— start Material shown —

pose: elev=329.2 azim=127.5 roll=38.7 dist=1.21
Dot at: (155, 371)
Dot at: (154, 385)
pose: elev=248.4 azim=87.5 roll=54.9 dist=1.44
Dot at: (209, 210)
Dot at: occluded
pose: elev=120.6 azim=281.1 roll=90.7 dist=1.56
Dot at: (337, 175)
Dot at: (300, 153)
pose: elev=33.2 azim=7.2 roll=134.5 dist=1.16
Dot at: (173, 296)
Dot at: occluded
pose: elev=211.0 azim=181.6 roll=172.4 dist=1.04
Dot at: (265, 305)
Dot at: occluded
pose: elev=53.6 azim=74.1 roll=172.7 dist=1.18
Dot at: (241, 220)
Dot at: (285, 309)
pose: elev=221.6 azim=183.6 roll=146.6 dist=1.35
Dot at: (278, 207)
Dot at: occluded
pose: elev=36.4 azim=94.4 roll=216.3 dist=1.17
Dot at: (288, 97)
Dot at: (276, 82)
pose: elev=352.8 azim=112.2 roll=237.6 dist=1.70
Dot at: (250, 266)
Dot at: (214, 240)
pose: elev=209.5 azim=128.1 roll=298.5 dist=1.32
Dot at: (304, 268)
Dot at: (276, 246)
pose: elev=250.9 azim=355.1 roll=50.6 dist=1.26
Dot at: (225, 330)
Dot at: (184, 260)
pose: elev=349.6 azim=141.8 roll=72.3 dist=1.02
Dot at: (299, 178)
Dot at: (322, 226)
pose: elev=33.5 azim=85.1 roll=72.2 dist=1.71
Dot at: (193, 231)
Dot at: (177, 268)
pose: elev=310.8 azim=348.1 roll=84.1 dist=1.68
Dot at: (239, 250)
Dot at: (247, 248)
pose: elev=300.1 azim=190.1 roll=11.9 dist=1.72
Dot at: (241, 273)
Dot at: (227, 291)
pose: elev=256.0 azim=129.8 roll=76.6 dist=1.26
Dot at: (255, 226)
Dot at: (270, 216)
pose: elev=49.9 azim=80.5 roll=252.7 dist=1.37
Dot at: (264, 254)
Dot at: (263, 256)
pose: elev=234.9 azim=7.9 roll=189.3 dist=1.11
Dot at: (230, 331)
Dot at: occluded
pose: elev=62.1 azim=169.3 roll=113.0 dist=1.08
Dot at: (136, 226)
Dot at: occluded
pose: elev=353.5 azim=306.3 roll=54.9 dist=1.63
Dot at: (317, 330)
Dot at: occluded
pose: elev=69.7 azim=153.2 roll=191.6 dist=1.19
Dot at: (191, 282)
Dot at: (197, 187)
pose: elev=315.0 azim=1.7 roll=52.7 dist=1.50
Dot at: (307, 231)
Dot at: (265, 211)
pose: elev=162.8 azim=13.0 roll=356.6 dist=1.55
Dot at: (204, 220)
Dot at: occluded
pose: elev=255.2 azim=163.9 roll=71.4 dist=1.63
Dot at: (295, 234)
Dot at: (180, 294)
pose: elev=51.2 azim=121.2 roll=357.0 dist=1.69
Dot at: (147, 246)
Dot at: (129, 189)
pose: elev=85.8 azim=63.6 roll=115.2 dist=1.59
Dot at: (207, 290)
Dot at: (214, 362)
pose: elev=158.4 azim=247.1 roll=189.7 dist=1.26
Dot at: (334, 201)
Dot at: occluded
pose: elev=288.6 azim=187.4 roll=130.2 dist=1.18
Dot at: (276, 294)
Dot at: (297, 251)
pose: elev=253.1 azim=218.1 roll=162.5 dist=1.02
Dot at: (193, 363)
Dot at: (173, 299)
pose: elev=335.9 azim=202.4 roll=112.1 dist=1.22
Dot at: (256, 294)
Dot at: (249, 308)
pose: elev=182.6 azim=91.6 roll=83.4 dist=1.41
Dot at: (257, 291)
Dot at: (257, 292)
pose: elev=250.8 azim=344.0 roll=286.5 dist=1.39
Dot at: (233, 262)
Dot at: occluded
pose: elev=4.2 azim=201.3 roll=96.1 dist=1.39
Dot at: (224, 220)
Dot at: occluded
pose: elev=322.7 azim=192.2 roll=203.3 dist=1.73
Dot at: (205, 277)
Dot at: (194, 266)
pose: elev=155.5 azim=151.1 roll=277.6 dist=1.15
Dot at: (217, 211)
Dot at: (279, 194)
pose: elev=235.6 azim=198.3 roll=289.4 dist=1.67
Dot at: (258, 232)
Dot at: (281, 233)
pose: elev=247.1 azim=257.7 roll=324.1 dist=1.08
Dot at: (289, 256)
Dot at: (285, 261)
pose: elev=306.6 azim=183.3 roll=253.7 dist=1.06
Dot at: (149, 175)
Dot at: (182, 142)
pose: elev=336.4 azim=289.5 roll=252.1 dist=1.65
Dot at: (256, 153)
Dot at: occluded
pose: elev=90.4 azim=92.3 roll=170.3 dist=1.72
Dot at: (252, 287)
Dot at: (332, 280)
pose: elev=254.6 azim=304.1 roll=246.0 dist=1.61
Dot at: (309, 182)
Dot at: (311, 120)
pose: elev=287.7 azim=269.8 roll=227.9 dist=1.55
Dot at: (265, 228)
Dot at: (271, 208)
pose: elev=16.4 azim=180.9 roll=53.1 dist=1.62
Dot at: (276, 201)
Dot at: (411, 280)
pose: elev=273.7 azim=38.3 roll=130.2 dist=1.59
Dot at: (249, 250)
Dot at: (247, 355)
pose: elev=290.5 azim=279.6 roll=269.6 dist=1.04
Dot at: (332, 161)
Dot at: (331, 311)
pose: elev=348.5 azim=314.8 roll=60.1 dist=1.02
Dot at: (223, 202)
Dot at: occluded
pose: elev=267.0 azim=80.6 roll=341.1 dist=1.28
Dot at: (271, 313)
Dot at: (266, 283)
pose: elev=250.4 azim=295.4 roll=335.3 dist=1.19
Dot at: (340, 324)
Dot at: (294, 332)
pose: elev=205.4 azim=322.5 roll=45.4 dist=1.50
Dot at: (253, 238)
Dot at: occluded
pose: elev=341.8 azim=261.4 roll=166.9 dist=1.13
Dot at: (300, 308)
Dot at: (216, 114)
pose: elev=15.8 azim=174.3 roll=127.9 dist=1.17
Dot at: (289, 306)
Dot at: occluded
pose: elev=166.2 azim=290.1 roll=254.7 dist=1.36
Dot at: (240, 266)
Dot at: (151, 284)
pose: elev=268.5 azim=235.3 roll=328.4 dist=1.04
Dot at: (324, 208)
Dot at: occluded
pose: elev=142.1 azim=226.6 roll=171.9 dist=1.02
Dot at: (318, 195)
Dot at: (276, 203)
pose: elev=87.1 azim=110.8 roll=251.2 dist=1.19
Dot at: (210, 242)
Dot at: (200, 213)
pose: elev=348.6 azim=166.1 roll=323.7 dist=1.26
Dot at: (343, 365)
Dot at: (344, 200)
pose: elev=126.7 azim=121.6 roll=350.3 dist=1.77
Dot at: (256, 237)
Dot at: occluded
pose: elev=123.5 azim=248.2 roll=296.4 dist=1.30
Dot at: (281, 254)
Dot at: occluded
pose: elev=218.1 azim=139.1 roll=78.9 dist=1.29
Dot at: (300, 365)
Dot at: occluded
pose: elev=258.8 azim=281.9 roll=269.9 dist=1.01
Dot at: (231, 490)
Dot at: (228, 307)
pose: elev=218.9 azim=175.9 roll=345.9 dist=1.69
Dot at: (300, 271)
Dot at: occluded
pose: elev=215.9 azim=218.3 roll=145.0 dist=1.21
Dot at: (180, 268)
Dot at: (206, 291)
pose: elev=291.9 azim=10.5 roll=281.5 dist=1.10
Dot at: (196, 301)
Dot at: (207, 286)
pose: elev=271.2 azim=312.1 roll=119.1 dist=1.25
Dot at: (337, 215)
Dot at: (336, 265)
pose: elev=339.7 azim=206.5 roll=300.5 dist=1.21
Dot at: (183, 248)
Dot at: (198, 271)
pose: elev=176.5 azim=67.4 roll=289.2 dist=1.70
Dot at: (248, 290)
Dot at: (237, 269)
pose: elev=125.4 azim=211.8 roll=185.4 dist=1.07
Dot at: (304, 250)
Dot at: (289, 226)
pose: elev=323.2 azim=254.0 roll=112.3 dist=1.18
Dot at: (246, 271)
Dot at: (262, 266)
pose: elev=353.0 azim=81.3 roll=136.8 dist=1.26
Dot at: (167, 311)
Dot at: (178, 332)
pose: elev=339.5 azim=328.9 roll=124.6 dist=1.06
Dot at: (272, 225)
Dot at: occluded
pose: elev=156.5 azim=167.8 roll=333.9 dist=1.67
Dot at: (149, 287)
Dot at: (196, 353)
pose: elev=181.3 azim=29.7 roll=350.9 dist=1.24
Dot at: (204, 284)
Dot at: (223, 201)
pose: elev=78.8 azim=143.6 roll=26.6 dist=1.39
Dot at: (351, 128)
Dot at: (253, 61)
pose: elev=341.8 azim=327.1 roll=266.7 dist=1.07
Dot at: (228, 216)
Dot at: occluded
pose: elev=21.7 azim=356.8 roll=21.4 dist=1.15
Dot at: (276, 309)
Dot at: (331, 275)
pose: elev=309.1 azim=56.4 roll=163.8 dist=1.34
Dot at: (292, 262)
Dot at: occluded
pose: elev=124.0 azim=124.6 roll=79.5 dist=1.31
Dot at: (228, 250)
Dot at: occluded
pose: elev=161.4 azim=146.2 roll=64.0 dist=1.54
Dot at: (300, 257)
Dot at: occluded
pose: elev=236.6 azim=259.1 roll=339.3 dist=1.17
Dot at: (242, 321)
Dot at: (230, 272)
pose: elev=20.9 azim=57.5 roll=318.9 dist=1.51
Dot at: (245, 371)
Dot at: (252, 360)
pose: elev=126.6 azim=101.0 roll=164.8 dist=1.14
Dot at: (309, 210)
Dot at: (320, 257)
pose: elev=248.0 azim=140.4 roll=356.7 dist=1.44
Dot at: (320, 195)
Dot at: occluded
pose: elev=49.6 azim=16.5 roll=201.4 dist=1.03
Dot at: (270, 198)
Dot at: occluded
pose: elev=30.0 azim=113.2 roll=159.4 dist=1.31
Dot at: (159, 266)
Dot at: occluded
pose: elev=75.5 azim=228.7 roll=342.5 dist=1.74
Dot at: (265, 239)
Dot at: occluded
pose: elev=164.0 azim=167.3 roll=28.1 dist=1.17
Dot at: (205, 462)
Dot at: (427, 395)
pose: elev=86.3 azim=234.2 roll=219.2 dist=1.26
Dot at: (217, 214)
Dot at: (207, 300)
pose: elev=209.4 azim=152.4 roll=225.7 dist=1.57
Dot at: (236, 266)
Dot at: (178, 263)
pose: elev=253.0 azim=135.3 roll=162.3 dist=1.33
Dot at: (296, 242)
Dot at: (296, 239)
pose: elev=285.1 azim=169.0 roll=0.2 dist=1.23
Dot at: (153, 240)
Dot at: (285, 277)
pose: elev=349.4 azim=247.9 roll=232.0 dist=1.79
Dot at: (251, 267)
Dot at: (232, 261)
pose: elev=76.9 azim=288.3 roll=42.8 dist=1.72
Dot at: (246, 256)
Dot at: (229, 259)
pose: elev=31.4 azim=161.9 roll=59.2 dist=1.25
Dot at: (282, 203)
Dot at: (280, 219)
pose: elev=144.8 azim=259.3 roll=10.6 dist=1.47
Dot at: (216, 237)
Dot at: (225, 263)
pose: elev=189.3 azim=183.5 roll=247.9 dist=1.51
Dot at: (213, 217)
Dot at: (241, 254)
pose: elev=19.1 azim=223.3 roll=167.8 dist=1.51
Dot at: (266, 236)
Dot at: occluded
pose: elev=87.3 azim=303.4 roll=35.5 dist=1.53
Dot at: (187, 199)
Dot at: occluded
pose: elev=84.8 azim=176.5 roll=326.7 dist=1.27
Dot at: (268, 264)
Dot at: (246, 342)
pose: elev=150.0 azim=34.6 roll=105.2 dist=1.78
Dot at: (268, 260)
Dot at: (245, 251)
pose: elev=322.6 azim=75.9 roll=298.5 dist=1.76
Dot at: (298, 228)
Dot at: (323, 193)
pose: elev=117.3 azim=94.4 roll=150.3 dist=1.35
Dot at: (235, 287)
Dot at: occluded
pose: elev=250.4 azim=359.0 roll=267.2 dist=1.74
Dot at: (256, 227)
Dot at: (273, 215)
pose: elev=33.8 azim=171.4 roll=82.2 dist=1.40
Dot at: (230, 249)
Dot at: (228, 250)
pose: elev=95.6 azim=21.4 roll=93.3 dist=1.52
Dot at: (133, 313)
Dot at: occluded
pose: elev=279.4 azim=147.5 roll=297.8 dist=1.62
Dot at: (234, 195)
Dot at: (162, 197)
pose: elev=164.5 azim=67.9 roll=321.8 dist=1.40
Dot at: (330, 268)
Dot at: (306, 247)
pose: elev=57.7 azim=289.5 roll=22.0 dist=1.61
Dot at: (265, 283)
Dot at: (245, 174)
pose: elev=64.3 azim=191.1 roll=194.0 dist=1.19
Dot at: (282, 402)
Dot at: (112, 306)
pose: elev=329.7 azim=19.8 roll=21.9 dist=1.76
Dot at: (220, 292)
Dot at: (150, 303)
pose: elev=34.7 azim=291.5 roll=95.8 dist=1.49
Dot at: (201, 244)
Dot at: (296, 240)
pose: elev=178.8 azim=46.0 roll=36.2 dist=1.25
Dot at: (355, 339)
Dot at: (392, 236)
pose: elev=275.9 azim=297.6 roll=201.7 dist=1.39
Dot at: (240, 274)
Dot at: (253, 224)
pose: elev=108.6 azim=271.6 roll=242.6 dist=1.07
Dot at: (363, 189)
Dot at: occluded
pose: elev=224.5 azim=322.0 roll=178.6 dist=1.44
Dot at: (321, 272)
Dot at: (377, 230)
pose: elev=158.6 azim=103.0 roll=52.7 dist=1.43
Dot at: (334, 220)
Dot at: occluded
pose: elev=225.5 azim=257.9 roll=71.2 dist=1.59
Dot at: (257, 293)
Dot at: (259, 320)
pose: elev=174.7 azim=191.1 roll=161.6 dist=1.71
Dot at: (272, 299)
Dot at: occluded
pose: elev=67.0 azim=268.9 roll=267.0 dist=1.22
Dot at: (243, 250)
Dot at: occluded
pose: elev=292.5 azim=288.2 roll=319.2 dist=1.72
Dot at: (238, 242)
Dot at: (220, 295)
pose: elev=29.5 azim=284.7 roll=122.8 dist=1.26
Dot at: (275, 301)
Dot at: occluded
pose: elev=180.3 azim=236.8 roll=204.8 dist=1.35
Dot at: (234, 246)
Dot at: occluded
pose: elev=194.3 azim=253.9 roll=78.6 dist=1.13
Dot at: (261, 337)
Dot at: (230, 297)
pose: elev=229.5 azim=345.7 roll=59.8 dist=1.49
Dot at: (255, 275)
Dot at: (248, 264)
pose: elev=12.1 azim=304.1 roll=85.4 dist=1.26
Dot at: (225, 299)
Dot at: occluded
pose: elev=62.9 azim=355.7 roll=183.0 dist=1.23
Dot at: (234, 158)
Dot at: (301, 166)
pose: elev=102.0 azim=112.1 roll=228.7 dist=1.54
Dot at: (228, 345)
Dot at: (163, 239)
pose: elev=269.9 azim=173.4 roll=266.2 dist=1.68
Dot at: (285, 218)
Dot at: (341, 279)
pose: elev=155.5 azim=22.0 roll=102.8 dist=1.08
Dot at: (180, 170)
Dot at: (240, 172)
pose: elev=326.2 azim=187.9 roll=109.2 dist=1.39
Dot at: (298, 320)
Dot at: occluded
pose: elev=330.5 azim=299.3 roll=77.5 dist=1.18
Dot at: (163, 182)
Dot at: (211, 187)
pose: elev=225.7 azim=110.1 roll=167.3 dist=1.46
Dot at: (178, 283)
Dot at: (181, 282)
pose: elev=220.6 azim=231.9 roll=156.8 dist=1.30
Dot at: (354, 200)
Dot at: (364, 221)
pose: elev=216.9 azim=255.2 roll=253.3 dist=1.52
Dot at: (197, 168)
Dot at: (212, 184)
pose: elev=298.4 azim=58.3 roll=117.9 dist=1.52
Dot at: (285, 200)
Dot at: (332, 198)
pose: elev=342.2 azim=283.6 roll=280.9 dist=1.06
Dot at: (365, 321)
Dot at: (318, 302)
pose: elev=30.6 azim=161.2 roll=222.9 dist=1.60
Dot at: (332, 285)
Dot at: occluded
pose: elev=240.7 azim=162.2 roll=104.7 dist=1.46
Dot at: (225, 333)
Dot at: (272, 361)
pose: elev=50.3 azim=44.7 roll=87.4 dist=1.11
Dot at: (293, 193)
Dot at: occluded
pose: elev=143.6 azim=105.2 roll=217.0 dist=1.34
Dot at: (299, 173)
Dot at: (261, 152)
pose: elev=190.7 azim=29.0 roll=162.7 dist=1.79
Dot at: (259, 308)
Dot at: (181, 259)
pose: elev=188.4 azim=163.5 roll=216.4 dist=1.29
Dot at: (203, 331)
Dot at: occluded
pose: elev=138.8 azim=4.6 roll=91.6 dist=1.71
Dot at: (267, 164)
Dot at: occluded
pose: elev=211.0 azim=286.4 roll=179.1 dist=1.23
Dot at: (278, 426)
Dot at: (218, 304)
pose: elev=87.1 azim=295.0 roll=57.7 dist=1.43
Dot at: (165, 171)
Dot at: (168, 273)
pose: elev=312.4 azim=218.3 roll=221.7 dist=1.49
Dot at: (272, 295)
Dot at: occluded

— end Material shown —

The task |
Quote the items from the line with "pose: elev=353.0 azim=81.3" to the line with "Dot at: (207, 300)", character for character, both of those lines included.

Final result |
pose: elev=353.0 azim=81.3 roll=136.8 dist=1.26
Dot at: (167, 311)
Dot at: (178, 332)
pose: elev=339.5 azim=328.9 roll=124.6 dist=1.06
Dot at: (272, 225)
Dot at: occluded
pose: elev=156.5 azim=167.8 roll=333.9 dist=1.67
Dot at: (149, 287)
Dot at: (196, 353)
pose: elev=181.3 azim=29.7 roll=350.9 dist=1.24
Dot at: (204, 284)
Dot at: (223, 201)
pose: elev=78.8 azim=143.6 roll=26.6 dist=1.39
Dot at: (351, 128)
Dot at: (253, 61)
pose: elev=341.8 azim=327.1 roll=266.7 dist=1.07
Dot at: (228, 216)
Dot at: occluded
pose: elev=21.7 azim=356.8 roll=21.4 dist=1.15
Dot at: (276, 309)
Dot at: (331, 275)
pose: elev=309.1 azim=56.4 roll=163.8 dist=1.34
Dot at: (292, 262)
Dot at: occluded
pose: elev=124.0 azim=124.6 roll=79.5 dist=1.31
Dot at: (228, 250)
Dot at: occluded
pose: elev=161.4 azim=146.2 roll=64.0 dist=1.54
Dot at: (300, 257)
Dot at: occluded
pose: elev=236.6 azim=259.1 roll=339.3 dist=1.17
Dot at: (242, 321)
Dot at: (230, 272)
pose: elev=20.9 azim=57.5 roll=318.9 dist=1.51
Dot at: (245, 371)
Dot at: (252, 360)
pose: elev=126.6 azim=101.0 roll=164.8 dist=1.14
Dot at: (309, 210)
Dot at: (320, 257)
pose: elev=248.0 azim=140.4 roll=356.7 dist=1.44
Dot at: (320, 195)
Dot at: occluded
pose: elev=49.6 azim=16.5 roll=201.4 dist=1.03
Dot at: (270, 198)
Dot at: occluded
pose: elev=30.0 azim=113.2 roll=159.4 dist=1.31
Dot at: (159, 266)
Dot at: occluded
pose: elev=75.5 azim=228.7 roll=342.5 dist=1.74
Dot at: (265, 239)
Dot at: occluded
pose: elev=164.0 azim=167.3 roll=28.1 dist=1.17
Dot at: (205, 462)
Dot at: (427, 395)
pose: elev=86.3 azim=234.2 roll=219.2 dist=1.26
Dot at: (217, 214)
Dot at: (207, 300)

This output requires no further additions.